Abstract

Background: The risk of ischemic stroke mortality increases with age, but the impact of stroke severity on this relationship has not been fully examined. Methods: We included adults in the National Inpatient Sample from 2016-2019 who had a primary discharge diagnosis of ischemic stroke (I63*) and a baseline NIH Stroke Scale (NIHSS). The primary outcome was in-hospital death. The exposure of age had left skew, so we transformed it into deciles. We fit a logistic regression model adjusted for sex, race/ethnicity, diabetes, atrial fibrillation, hypertension, thrombolytic therapy, and endovascular therapy. We report the predicted probability of the primary outcome with and without NIHSS and use structural equation modeling (SEM) to estimate the proportion of age’s effect on the primary outcome that is mediated by stroke severity.
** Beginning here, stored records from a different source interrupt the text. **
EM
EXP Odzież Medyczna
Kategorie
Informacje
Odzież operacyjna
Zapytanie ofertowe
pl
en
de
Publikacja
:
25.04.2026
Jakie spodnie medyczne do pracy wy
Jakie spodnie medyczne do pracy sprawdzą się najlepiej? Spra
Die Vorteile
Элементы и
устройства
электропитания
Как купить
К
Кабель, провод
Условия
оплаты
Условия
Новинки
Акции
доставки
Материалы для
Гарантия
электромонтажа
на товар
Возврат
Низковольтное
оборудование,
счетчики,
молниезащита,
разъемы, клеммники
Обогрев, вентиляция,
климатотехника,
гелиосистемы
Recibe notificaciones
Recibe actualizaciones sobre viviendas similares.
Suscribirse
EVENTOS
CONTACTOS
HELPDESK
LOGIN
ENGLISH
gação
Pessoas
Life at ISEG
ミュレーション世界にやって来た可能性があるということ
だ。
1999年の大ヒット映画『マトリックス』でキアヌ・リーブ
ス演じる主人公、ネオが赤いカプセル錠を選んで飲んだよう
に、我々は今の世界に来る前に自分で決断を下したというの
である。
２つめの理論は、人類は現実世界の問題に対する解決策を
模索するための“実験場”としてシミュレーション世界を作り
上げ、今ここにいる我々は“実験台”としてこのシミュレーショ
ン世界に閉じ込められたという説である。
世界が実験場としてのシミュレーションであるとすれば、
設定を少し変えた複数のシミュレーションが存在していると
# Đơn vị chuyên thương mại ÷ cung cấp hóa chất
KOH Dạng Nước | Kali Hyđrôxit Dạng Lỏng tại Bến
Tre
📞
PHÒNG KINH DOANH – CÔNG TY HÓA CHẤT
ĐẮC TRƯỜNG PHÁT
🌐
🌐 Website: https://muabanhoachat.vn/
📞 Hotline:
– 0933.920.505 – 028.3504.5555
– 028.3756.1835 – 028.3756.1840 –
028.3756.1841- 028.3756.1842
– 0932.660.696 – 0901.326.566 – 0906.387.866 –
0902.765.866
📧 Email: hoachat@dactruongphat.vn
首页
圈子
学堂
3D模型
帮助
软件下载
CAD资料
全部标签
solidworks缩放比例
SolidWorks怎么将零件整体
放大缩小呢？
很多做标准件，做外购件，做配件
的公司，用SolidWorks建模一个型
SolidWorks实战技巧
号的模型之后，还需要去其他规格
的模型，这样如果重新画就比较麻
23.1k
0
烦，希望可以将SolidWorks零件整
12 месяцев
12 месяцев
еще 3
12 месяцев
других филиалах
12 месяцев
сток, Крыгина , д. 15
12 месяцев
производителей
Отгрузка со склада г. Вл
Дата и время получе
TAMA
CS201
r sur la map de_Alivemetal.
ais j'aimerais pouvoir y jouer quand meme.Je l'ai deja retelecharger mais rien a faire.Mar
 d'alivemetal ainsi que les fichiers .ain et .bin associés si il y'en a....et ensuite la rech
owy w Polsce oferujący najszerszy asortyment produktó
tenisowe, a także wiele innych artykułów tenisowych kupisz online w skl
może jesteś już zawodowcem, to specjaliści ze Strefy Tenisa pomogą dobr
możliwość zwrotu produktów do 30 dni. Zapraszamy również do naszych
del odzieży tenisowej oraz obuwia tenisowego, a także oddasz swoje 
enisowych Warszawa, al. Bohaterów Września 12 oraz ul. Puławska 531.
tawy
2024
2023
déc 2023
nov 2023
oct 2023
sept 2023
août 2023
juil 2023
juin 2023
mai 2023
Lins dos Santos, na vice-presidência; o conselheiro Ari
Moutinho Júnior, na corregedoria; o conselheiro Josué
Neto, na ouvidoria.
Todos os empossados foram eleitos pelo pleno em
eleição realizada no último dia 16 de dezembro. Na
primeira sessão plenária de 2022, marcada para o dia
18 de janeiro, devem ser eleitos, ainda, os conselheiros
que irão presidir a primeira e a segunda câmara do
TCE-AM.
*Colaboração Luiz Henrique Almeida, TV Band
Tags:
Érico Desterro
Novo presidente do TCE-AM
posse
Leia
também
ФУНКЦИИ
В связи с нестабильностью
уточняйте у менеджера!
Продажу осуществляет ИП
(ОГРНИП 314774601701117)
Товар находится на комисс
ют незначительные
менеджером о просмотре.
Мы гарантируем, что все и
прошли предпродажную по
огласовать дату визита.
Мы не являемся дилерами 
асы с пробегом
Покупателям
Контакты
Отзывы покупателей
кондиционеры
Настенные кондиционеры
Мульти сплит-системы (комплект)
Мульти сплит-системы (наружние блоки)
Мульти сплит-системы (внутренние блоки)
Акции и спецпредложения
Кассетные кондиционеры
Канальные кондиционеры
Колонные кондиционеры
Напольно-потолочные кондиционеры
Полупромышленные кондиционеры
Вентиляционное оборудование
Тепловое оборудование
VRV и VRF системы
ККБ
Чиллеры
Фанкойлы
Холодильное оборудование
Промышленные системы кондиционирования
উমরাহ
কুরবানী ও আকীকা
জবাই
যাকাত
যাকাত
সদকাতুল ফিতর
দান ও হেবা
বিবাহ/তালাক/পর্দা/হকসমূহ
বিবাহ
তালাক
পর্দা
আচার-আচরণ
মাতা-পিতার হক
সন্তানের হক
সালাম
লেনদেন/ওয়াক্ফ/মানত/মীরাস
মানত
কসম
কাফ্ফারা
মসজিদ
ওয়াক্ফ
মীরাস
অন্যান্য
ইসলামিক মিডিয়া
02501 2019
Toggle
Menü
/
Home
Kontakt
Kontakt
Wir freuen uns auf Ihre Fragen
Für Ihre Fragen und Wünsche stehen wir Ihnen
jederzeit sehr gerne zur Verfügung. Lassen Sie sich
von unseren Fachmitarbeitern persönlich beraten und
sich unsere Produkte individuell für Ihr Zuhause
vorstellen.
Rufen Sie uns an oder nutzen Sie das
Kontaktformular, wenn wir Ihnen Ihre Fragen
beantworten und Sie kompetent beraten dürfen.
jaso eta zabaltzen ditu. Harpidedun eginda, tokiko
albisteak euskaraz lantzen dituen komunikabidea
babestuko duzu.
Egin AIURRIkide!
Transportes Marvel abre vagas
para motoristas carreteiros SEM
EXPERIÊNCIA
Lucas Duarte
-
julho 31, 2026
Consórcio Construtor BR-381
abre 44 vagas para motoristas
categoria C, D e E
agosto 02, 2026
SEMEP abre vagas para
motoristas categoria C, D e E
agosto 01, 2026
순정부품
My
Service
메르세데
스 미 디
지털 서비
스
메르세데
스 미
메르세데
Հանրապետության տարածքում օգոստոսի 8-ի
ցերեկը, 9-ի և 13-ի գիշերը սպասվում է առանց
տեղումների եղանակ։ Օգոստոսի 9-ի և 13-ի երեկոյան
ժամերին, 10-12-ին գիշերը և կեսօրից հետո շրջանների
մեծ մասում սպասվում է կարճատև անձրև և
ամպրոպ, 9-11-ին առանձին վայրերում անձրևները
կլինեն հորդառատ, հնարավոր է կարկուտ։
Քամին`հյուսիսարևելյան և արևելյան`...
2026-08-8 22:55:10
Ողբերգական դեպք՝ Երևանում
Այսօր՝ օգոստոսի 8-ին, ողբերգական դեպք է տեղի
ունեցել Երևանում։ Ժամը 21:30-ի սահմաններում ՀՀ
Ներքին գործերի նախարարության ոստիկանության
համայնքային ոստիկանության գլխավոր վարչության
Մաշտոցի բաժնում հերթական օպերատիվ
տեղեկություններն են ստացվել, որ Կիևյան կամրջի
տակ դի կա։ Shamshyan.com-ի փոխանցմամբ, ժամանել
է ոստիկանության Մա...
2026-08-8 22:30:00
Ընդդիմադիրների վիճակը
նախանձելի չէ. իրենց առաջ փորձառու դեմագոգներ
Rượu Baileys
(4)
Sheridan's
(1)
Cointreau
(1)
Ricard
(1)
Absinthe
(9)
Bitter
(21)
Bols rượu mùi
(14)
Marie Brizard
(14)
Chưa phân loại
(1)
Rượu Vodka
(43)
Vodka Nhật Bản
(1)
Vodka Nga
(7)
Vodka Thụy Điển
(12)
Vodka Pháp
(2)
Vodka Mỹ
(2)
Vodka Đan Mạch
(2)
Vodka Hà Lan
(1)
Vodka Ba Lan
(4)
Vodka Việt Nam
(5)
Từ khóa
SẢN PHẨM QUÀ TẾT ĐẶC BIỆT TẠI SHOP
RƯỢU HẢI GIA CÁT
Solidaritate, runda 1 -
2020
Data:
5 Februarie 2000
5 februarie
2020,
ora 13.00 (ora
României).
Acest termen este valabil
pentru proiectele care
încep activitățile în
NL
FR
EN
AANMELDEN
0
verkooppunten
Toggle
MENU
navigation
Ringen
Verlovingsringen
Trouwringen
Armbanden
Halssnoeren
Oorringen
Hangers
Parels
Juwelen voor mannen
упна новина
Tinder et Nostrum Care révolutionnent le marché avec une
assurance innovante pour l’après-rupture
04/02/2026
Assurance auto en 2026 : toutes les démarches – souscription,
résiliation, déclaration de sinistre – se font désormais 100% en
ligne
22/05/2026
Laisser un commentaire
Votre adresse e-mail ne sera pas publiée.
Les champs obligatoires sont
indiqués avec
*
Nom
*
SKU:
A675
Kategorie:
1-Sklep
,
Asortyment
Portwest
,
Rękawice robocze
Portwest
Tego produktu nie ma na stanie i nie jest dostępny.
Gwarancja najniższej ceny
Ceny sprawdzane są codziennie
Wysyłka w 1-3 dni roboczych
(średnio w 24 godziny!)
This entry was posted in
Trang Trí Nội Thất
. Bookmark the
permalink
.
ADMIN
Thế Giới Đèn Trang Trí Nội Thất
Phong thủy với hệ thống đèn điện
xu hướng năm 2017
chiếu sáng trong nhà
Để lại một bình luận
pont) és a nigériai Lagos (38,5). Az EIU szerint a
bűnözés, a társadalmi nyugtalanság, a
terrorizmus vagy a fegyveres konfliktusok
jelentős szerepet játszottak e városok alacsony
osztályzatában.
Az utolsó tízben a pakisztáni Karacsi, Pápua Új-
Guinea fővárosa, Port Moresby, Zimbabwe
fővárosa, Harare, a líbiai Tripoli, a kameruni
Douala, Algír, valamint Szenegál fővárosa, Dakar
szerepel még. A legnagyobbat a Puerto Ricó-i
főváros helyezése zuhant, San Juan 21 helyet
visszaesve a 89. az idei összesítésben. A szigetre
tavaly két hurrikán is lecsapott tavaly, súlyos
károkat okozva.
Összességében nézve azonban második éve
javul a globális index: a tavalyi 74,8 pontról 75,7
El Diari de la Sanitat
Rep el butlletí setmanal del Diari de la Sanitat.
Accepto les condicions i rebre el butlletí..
Results: We included 138,637 individuals, of which 3.5% died in-hospital. The proportion of in-hospital death and an NIHSS violinplot by decile of age are seen in Figure 1, both of which had a positive linear relationship. The AUC of the multivariable model without NIHSS was 0.70 and with NIHSS was 0.86 (p<0.001). The predicted probability of death is seen without and with NIHSS in Figure 2, illustrating the importance of adjusting for NIHSS. In the SEM model, we observed that 57.7% of age’s effect on in-hospital death is mediated by stroke severity. Conclusions: We found that elderly individuals in the United States have more severe stroke and higher stroke mortality, but the effect of age on stroke mortality is primarily mediated by elderly individuals having more severe stroke. Additional research is needed to better understand this novel finding.